● **Activity**: Among the entries below, copy every line that carries the word "Бурятии".

··· Excerpted data

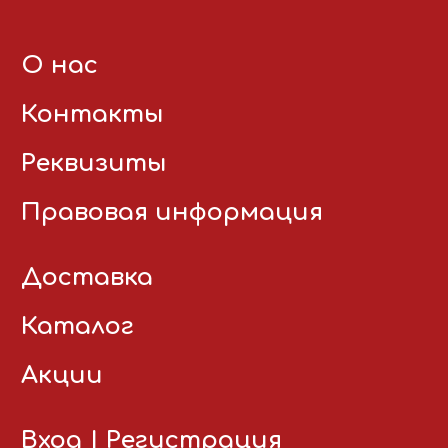
О нас
Контакты
Реквизиты
Правовая информация
Доставка
Каталог
Акции
Вход
|
Регистрация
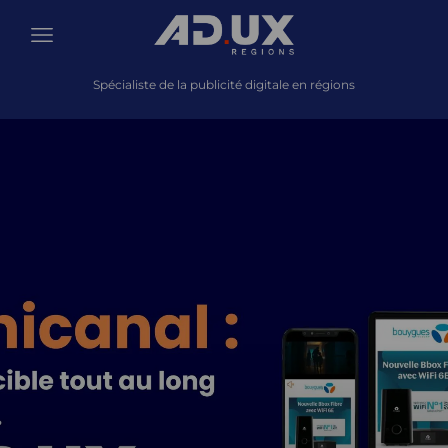
Spécialiste de la publicité digitale en régions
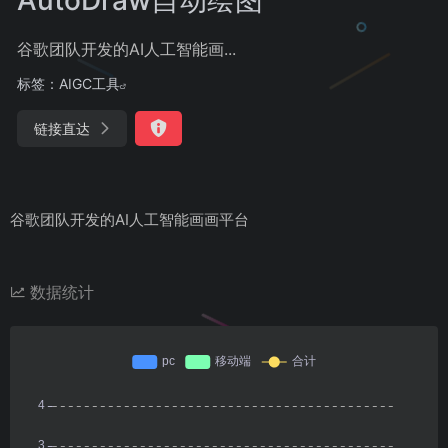
谷歌团队开发的AI人工智能画...
标签：
AIGC工具
链接直达
谷歌团队开发的AI人工智能画画平台
数据统计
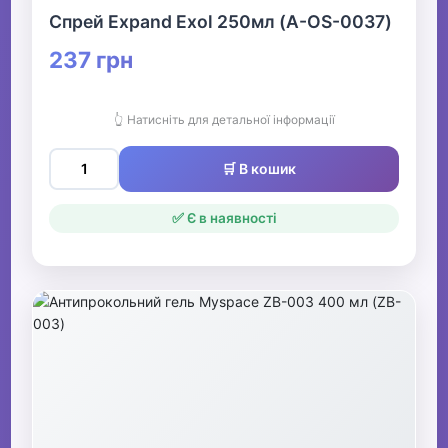
Спрей Expand Exol 250мл (A-OS-0037)
237 грн
👆 Натисніть для детальної інформації
🛒 В кошик
✅ Є в наявності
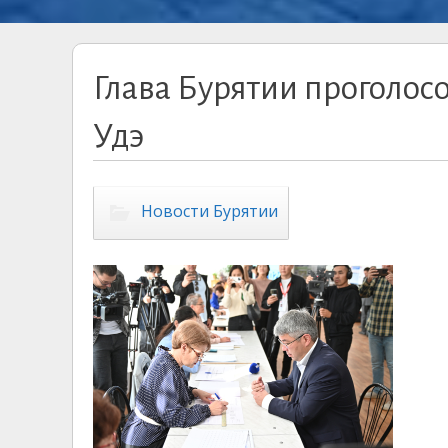
Глава Бурятии проголосо
Удэ
Новости Бурятии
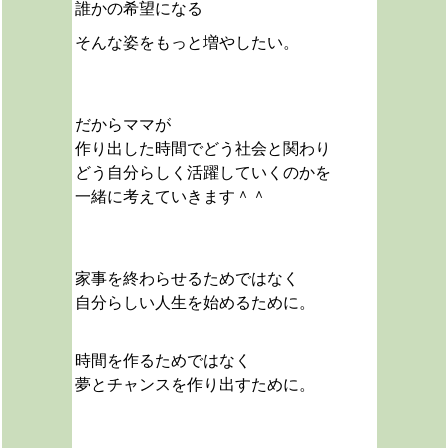
誰かの希望になる
そんな姿をもっと増やしたい。
だからママが
作り出した時間でどう社会と関わり
どう自分らしく活躍していくのかを
一緒に考えていきます＾＾
家事を終わらせるためではなく
自分らしい人生を始めるために。
時間を作るためではなく
夢とチャンスを作り出すために。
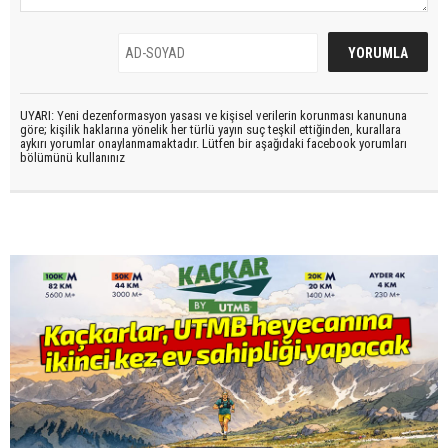
UYARI: Yeni dezenformasyon yasası ve kişisel verilerin korunması kanununa
göre; kişilik haklarına yönelik her türlü yayın suç teşkil ettiğinden, kurallara
aykırı yorumlar onaylanmamaktadır. Lütfen bir aşağıdaki facebook yorumları
bölümünü kullanınız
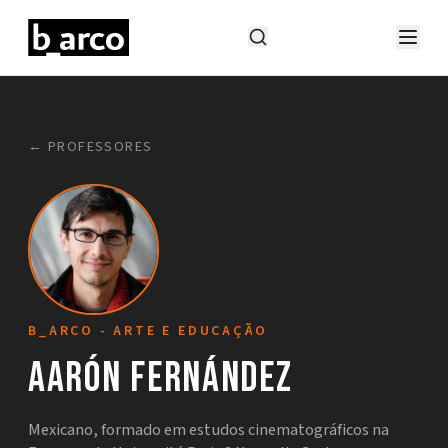
← PROFESSORES
B_ARCO - ARTE E EDUCAÇÃO
Aarón Fernández
Mexicano, formado em estudos cinematográficos na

······

● **Task result**:
Глава Бурятии проголосо
Новости Бурятии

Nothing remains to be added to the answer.